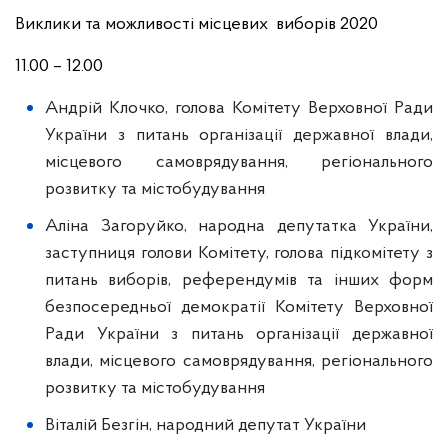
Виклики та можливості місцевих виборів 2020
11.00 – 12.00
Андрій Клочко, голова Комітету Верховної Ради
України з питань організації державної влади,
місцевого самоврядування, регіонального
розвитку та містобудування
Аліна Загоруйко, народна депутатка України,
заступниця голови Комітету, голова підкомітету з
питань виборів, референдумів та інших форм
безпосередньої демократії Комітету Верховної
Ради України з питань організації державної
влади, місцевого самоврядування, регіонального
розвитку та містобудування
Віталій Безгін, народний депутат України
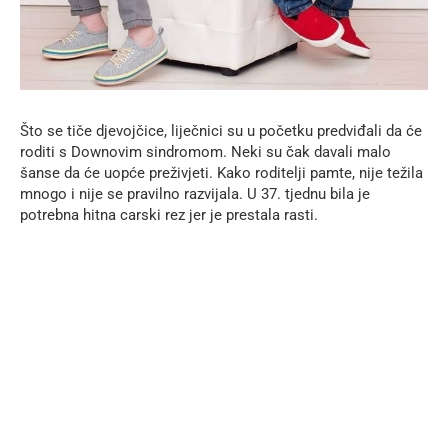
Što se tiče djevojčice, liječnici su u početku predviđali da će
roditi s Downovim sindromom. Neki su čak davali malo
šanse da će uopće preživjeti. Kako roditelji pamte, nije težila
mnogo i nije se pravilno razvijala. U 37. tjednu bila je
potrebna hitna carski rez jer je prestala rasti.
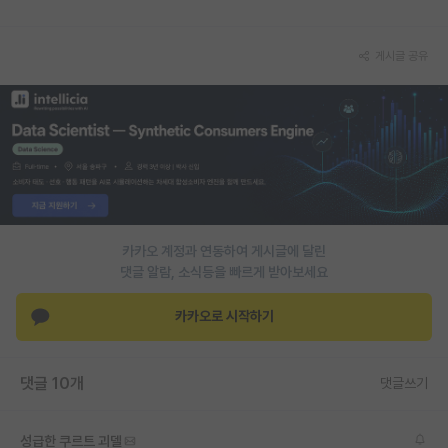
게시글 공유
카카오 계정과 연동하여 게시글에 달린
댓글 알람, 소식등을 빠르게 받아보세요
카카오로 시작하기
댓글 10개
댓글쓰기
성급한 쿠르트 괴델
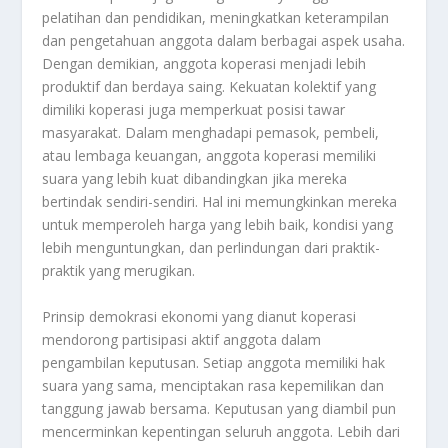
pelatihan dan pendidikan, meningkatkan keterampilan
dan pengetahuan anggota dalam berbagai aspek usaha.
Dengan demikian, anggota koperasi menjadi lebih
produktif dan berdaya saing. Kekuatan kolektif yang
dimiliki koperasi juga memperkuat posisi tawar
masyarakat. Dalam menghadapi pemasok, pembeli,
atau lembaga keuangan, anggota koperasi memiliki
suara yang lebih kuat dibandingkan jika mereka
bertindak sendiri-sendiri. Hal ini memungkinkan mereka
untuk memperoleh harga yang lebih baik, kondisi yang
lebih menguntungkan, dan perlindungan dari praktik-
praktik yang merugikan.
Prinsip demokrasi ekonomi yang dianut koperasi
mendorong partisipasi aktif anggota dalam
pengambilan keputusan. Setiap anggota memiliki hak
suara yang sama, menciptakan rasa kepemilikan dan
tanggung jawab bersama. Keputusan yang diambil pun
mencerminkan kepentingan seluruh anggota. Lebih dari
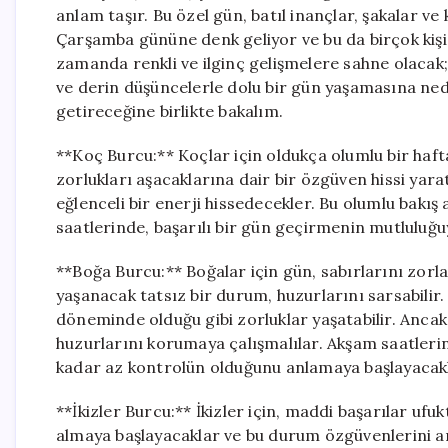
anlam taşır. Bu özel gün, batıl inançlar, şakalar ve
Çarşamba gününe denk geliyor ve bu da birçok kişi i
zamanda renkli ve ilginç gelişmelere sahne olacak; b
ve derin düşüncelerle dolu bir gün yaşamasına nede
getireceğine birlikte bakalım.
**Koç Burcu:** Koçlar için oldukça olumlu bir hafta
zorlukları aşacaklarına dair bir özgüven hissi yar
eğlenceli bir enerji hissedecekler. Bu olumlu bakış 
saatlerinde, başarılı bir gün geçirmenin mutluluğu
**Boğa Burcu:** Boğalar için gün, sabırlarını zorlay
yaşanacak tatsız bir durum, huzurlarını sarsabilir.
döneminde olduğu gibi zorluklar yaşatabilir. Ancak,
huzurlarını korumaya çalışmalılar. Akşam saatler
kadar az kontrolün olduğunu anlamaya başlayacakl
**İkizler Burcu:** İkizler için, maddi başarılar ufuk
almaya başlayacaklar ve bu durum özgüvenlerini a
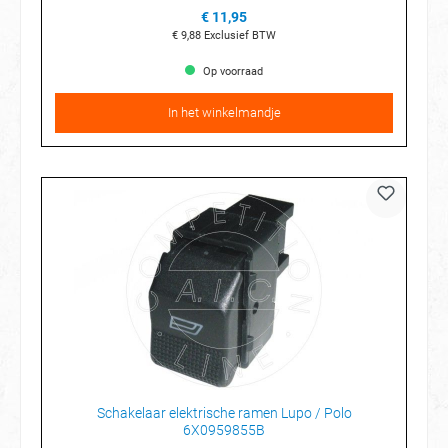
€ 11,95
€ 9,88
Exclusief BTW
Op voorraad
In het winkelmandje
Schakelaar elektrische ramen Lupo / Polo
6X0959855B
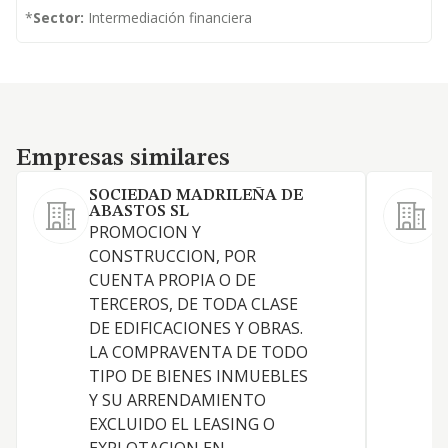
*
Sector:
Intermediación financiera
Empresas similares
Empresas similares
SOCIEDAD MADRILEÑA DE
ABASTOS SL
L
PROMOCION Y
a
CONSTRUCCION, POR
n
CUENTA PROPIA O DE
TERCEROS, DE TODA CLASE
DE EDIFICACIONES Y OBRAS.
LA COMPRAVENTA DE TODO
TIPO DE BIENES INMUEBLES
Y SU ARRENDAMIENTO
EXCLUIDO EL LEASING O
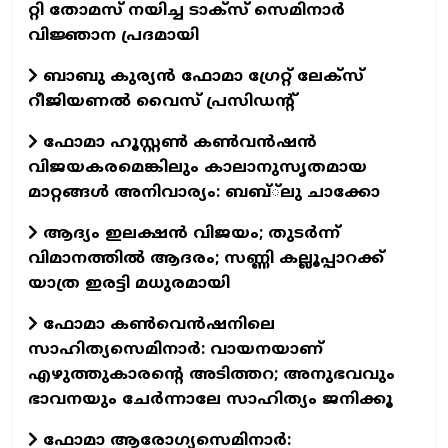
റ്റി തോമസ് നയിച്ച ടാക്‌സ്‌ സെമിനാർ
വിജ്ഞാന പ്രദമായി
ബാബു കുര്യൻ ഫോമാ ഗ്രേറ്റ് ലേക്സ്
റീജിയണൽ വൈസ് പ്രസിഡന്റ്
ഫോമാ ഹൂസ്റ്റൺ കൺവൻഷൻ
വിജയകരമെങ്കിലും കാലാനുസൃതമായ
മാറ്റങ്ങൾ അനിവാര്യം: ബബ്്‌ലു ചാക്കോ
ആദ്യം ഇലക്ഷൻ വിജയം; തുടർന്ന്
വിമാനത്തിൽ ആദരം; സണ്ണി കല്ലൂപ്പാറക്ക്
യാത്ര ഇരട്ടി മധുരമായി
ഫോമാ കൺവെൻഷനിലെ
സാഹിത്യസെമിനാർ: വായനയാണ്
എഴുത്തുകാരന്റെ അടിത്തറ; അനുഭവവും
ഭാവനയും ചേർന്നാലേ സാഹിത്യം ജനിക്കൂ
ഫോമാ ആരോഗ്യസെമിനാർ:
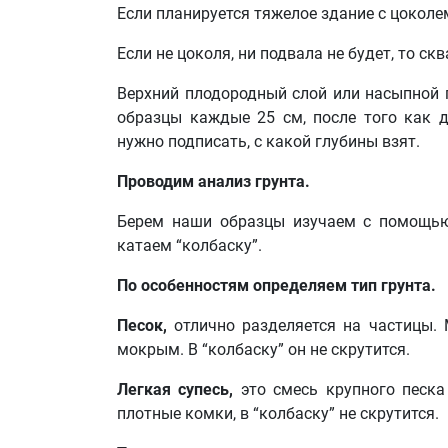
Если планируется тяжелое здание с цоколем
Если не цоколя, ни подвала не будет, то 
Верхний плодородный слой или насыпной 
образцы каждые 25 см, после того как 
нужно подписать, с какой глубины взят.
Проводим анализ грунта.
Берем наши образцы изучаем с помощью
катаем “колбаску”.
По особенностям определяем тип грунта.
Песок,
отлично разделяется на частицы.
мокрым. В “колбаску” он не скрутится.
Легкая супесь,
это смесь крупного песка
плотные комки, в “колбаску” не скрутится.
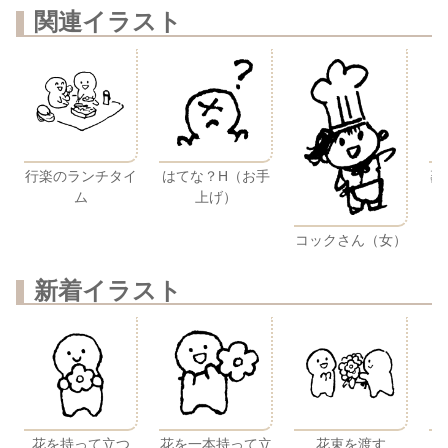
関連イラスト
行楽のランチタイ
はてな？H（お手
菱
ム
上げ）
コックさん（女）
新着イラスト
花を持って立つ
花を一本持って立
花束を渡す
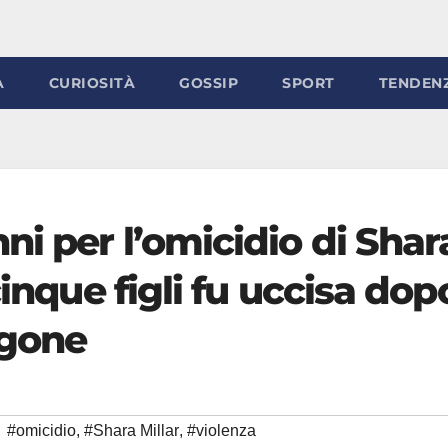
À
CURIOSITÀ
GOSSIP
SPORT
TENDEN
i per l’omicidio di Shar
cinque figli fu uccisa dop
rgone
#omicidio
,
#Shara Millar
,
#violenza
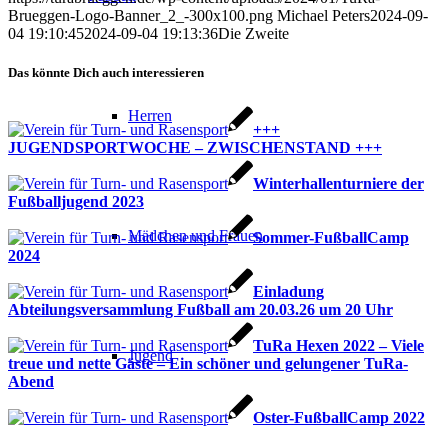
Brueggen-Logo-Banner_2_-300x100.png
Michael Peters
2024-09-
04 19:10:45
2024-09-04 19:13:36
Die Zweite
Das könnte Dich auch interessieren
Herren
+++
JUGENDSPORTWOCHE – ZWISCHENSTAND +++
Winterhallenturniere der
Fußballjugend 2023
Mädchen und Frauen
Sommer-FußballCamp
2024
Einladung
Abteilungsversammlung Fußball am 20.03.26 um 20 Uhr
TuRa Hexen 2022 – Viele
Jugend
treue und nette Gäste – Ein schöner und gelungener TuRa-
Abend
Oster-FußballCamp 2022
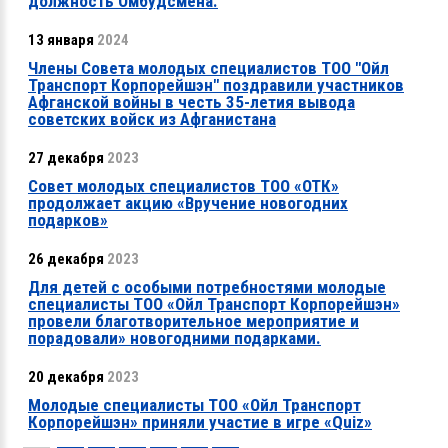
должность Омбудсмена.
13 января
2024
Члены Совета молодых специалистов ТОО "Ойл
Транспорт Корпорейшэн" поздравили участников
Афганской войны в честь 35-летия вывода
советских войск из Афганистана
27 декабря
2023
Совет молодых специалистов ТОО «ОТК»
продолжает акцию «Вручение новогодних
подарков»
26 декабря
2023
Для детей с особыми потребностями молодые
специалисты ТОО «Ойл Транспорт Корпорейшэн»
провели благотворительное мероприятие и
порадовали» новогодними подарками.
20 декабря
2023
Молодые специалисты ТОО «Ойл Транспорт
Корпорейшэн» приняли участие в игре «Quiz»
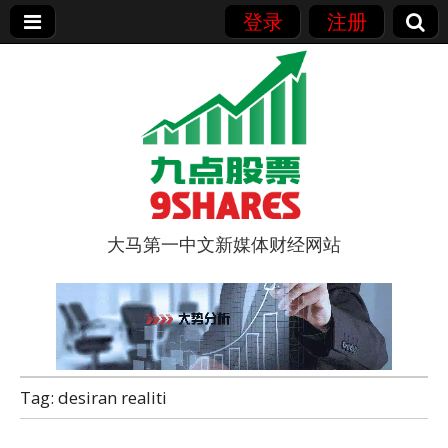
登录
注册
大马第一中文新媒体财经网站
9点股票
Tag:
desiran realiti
------------------------------------
## WORK REQUEST
Give all the entries again exactly, dropping each picture.

## ANSWER BELOW
Виклики та можливості місцевих виборів 2020
11.00 – 12.00
Андрій Клочко, голова Комітету Верховної Ради
України з питань організації державної влади,
місцевого самоврядування, регіонального
розвитку та містобудування
Аліна Загоруйко, народна депутатка України,
заступниця голови Комітету, голова підкомітету з
питань виборів, референдумів та інших форм
безпосередньої демократії Комітету Верховної
Ради України з питань організації державної
влади, місцевого самоврядування, регіонального
розвитку та містобудування
Віталій Безгін, народний депутат України
Što se tiče djevojčice, liječnici su u početku predviđali da će
roditi s Downovim sindromom. Neki su čak davali malo
šanse da će uopće preživjeti. Kako roditelji pamte, nije težila
mnogo i nije se pravilno razvijala. U 37. tjednu bila je
potrebna hitna carski rez jer je prestala rasti.
게시글 공유
카카오 계정과 연동하여 게시글에 달린
댓글 알람, 소식등을 빠르게 받아보세요
카카오로 시작하기
댓글 10개
댓글쓰기
성급한 쿠르트 괴델
pelatihan dan pendidikan, meningkatkan keterampilan
dan pengetahuan anggota dalam berbagai aspek usaha.
Dengan demikian, anggota koperasi menjadi lebih
produktif dan berdaya saing. Kekuatan kolektif yang
dimiliki koperasi juga memperkuat posisi tawar
masyarakat. Dalam menghadapi pemasok, pembeli,
atau lembaga keuangan, anggota koperasi memiliki
suara yang lebih kuat dibandingkan jika mereka
bertindak sendiri-sendiri. Hal ini memungkinkan mereka
untuk memperoleh harga yang lebih baik, kondisi yang
lebih menguntungkan, dan perlindungan dari praktik-
praktik yang merugikan.
Prinsip demokrasi ekonomi yang dianut koperasi
mendorong partisipasi aktif anggota dalam
pengambilan keputusan. Setiap anggota memiliki hak
suara yang sama, menciptakan rasa kepemilikan dan
tanggung jawab bersama. Keputusan yang diambil pun
mencerminkan kepentingan seluruh anggota. Lebih dari
anlam taşır. Bu özel gün, batıl inançlar, şakalar ve
Çarşamba gününe denk geliyor ve bu da birçok kişi i
zamanda renkli ve ilginç gelişmelere sahne olacak; b
ve derin düşüncelerle dolu bir gün yaşamasına nede
getireceğine birlikte bakalım.
**Koç Burcu:** Koçlar için oldukça olumlu bir hafta
zorlukları aşacaklarına dair bir özgüven hissi yar
eğlenceli bir enerji hissedecekler. Bu olumlu bakış 
saatlerinde, başarılı bir gün geçirmenin mutluluğu
**Boğa Burcu:** Boğalar için gün, sabırlarını zorlay
yaşanacak tatsız bir durum, huzurlarını sarsabilir.
döneminde olduğu gibi zorluklar yaşatabilir. Ancak,
huzurlarını korumaya çalışmalılar. Akşam saatler
kadar az kontrolün olduğunu anlamaya başlayacakl
**İkizler Burcu:** İkizler için, maddi başarılar ufuk
almaya başlayacaklar ve bu durum özgüvenlerini a
€ 11,95
€ 9,88
Exclusief BTW
Op voorraad
In het winkelmandje
Schakelaar elektrische ramen Lupo / Polo
6X0959855B
*
Sector:
Intermediación financiera
Empresas similares
Empresas similares
SOCIEDAD MADRILEÑA DE
ABASTOS SL
L
PROMOCION Y
a
CONSTRUCCION, POR
n
CUENTA PROPIA O DE
TERCEROS, DE TODA CLASE
DE EDIFICACIONES Y OBRAS.
LA COMPRAVENTA DE TODO
TIPO DE BIENES INMUEBLES
Y SU ARRENDAMIENTO
EXCLUIDO EL LEASING O
റ്റി തോമസ് നയിച്ച ടാക്‌സ്‌ സെമിനാർ
വിജ്ഞാന പ്രദമായി
ബാബു കുര്യൻ ഫോമാ ഗ്രേറ്റ് ലേക്സ്
റീജിയണൽ വൈസ് പ്രസിഡന്റ്
ഫോമാ ഹൂസ്റ്റൺ കൺവൻഷൻ
വിജയകരമെങ്കിലും കാലാനുസൃതമായ
മാറ്റങ്ങൾ അനിവാര്യം: ബബ്്‌ലു ചാക്കോ
ആദ്യം ഇലക്ഷൻ വിജയം; തുടർന്ന്
വിമാനത്തിൽ ആദരം; സണ്ണി കല്ലൂപ്പാറക്ക്
യാത്ര ഇരട്ടി മധുരമായി
ഫോമാ കൺവെൻഷനിലെ
സാഹിത്യസെമിനാർ: വായനയാണ്
എഴുത്തുകാരന്റെ അടിത്തറ; അനുഭവവും
ഭാവനയും ചേർന്നാലേ സാഹിത്യം ജനിക്കൂ
ഫോമാ ആരോഗ്യസെമിനാർ:
Если планируется тяжелое здание с цоколем
Если не цоколя, ни подвала не будет, то 
Верхний плодородный слой или насыпной 
образцы каждые 25 см, после того как 
нужно подписать, с какой глубины взят.
Проводим анализ грунта.
Берем наши образцы изучаем с помощью
катаем “колбаску”.
По особенностям определяем тип грунта.
Песок,
отлично разделяется на частицы.
мокрым. В “колбаску” он не скрутится.
Легкая супесь,
это смесь крупного песка
плотные комки, в “колбаску” не скрутится.
関連イラスト
行楽のランチタイ
はてな？H（お手
菱
ム
上げ）
コックさん（女）
新着イラスト
花を持って立つ
花を一本持って立
花束を渡す
À
CURIOSITÀ
GOSSIP
SPORT
TENDEN
i per l’omicidio di Shar
cinque figli fu uccisa dop
rgone
#omicidio
,
#Shara Millar
,
#violenza
Brueggen-Logo-Banner_2_-300x100.png
Michael Peters
2024-09-
04 19:10:45
2024-09-04 19:13:36
Die Zweite
Das könnte Dich auch interessieren
Herren
+++
JUGENDSPORTWOCHE – ZWISCHENSTAND +++
Winterhallenturniere der
Fußballjugend 2023
Mädchen und Frauen
Sommer-FußballCamp
2024
Einladung
Abteilungsversammlung Fußball am 20.03.26 um 20 Uhr
TuRa Hexen 2022 – Viele
Jugend
treue und nette Gäste – Ein schöner und gelungener TuRa-
Abend
Oster-FußballCamp 2022
должность Омбудсмена.
13 января
2024
Члены Совета молодых специалистов ТОО "Ойл
Транспорт Корпорейшэн" поздравили участников
Афганской войны в честь 35-летия вывода
советских войск из Афганистана
27 декабря
2023
Совет молодых специалистов ТОО «ОТК»
продолжает акцию «Вручение новогодних
подарков»
26 декабря
2023
Для детей с особыми потребностями молодые
специалисты ТОО «Ойл Транспорт Корпорейшэн»
провели благотворительное мероприятие и
порадовали» новогодними подарками.
20 декабря
2023
Молодые специалисты ТОО «Ойл Транспорт
Корпорейшэн» приняли участие в игре «Quiz»
登录
注册
大马第一中文新媒体财经网站
9点股票
Tag:
desiran realiti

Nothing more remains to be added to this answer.